Have Cannabis Growing Expertise, Seek ‘Golden Ticket’

Have Cannabis Growing Expertise, Seek ‘Golden Ticket’

Pardon the “Breaking Bad” analogy, but of the two complementary factions destined to meet in the so-called “green rush” to cannabis, horticultural growers might be said to be Walter White and the established marijuana industry Jessie Pinkman — the former with technical knowledge but little market experience, the latter with market experience but little technical knowledge.

The tradeshow floor at the 2015 Cannabis Business Summit & Expo in Denver, Colo., would have felt like a familiar parallel universe to most greenhouse growers: structures, lighting, climate control, irrigation, etc. And indeed many cannabis “cultivators” now emerging from the underground have designs on a greenhouse environment: It affords the controllability and optimal growing conditions that the open fields and warehouses to which they’re accustomed simply don’t have.
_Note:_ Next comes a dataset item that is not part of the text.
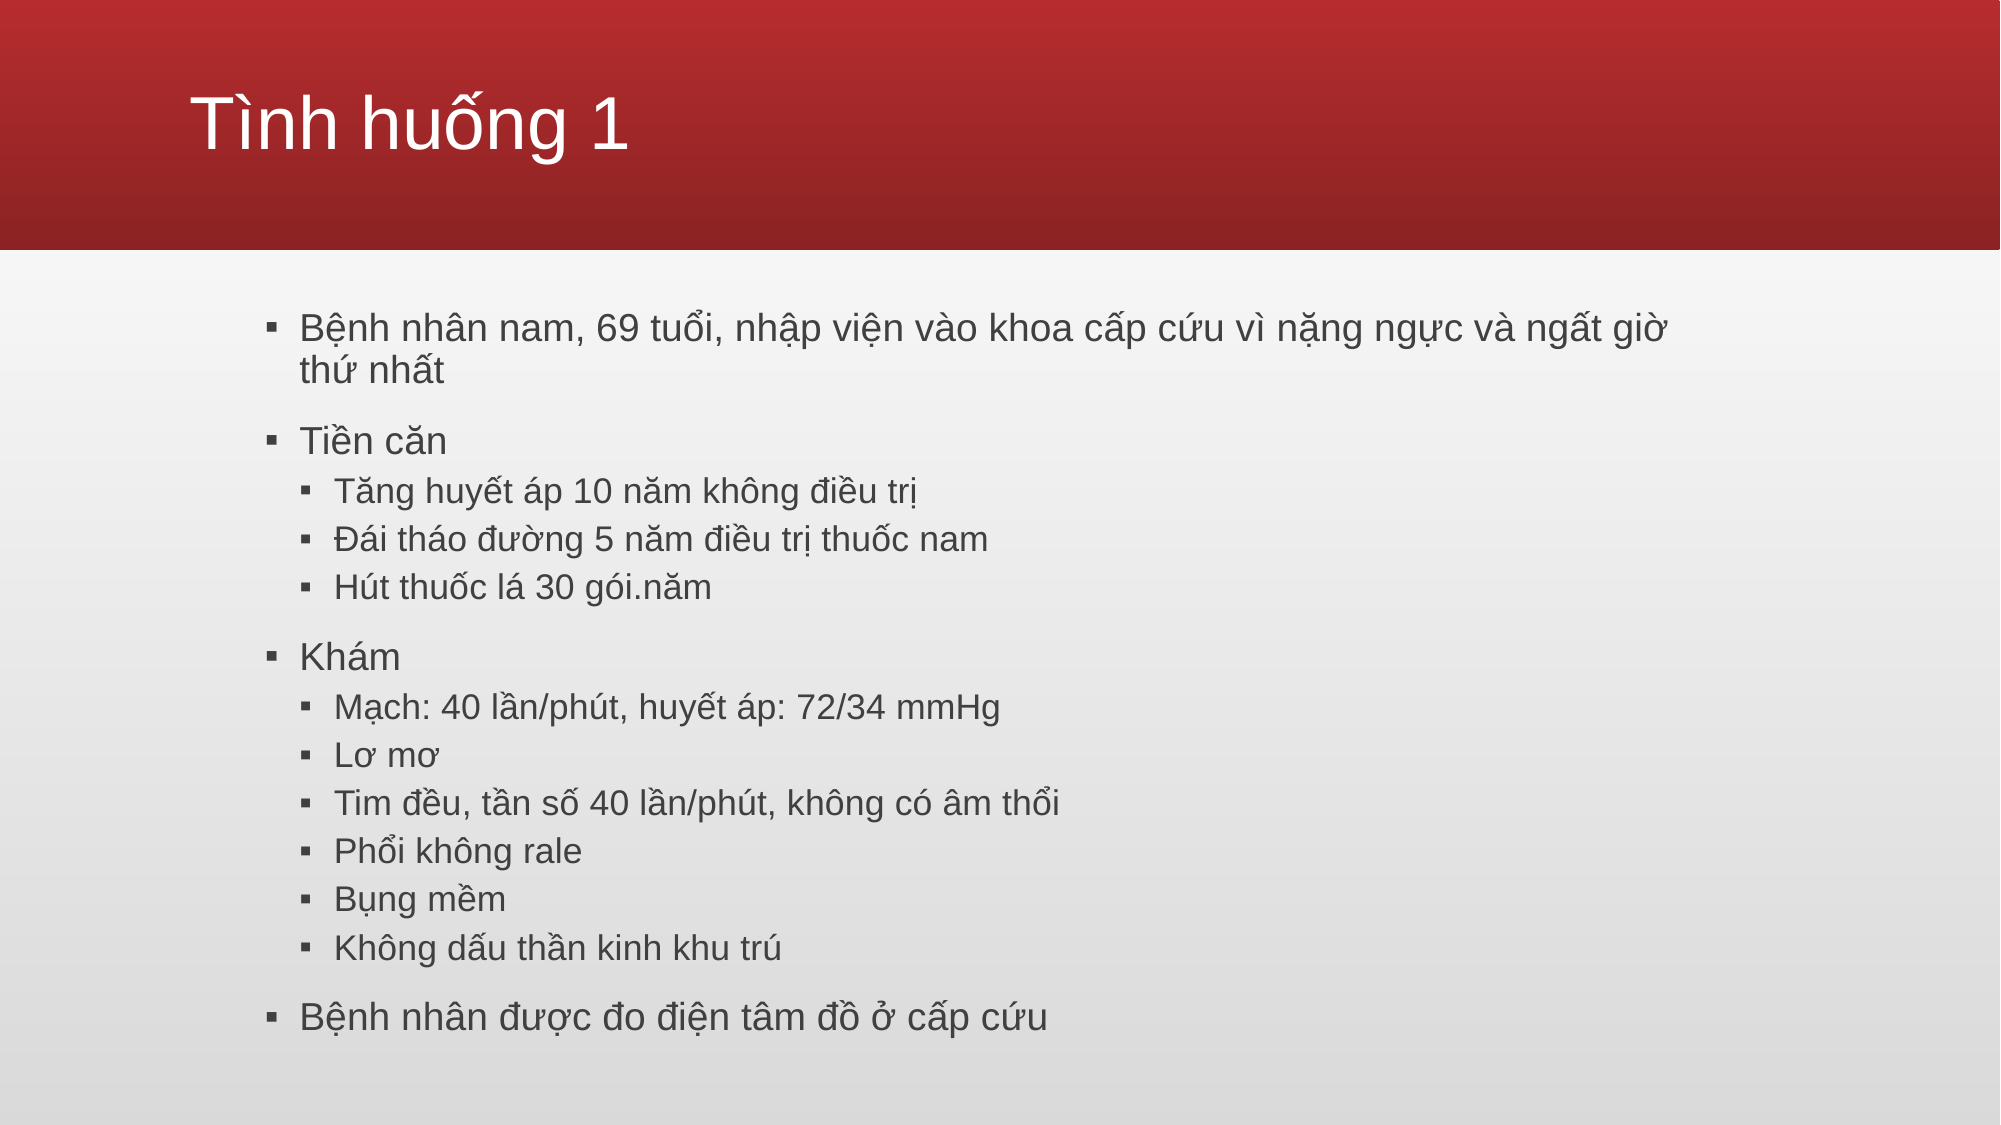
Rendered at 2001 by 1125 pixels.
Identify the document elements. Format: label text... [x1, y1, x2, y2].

list Bệnh nhân nam, 69 tuổi, nhập viện vào khoa cấp cứu vì nặng ngực và ngất giờ thứ nhất Tiền căn Tăng huyết áp 10 năm không điều trị Đái tháo đường 5 năm điều trị thuốc nam Hút thuốc lá 30 gói.năm Khám Mạch: 40 lần/phút, huyết áp: 72/34 mmHg Lơ mơ Tim đều, tần số 40 lần/phút, không có âm thổi Phổi không rale Bụng mềm Không dấu thần kinh khu trú Bệnh nhân được đo điện tâm đồ ở cấp cứu [249, 299, 1750, 1050]
title Tình huống 1 [174, 16, 1825, 234]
Up for grabs for both factions is a market for medical and “adult use” marijuana projected to quadruple to nearly $11 billion by 2019. But for traditional growers smacking their lips at the prospect of simply outgrowing the competition, the current byzantine legal climate might give pause.

National Laws Still Hamper

Cannabis remains illegal at the federal level, meaning it’s a cash-only business with no access to credit from the banking system. In fact, the closer entities are to federal funding (think University/Extension), the more unlikely — illegal, really — it is for them to work with cannabis growers.

Some in the cannabis industry are hopeful national legalization could be as near as 2020. In fact, a pro-Cannabis coalition is building in Congress among odd political bedfellows, including Libertarian Rand Paul (KY), Republican Dana Rohrabacher (CA) and Democrat Kristin Gillibrand (NY). Federal decriminalization is only 16 votes away, and this in a conservative Republican Congress, said Aaron Smith, executive director of the National Cannabis Industry Association (NCIA).

What direction a federal system would take is totally up in the air. Would it look more like Colorado’s, in which the number of cultivation licenses has yet to be capped? Or would it be more like a system proposed in Ohio, which would license only 10 cultivators (and thereby open it up to charges of establishing a cabal)?

Many horticultural growers might start cultivating cannabis tomorrow if they could secure a license, the equivalent of a “golden ticket.” But these are hard to come by, and the number and criteria vary greatly by state, according to Taylor West, NCIA deputy director. In some states, a license is predicated on cultivating experience even if it was gained in another state, while others have a residency requirement. Some states have merit systems, while others run a lottery among growers with a base level of expertise and experience.

It’s all very hard to pin down.

“Cannabis is an open market that’s not growing like a normal market,” West said.

The Green Tide Is Turning

Make no mistake, the national mood is swinging in favor of Cannabis. Adult use is likely to be passed in California in 2016, and medical use in Florida.

“Some very big states are coming online,” West said. “This creates a sense of inevitability for the country, at least for the states that have the potential to go in the direction of cannabis legalization.”

The rules of the cannabis game may remain inscrutable right now, but growers who have not yet won a golden ticket might do well to keep their place in the queue.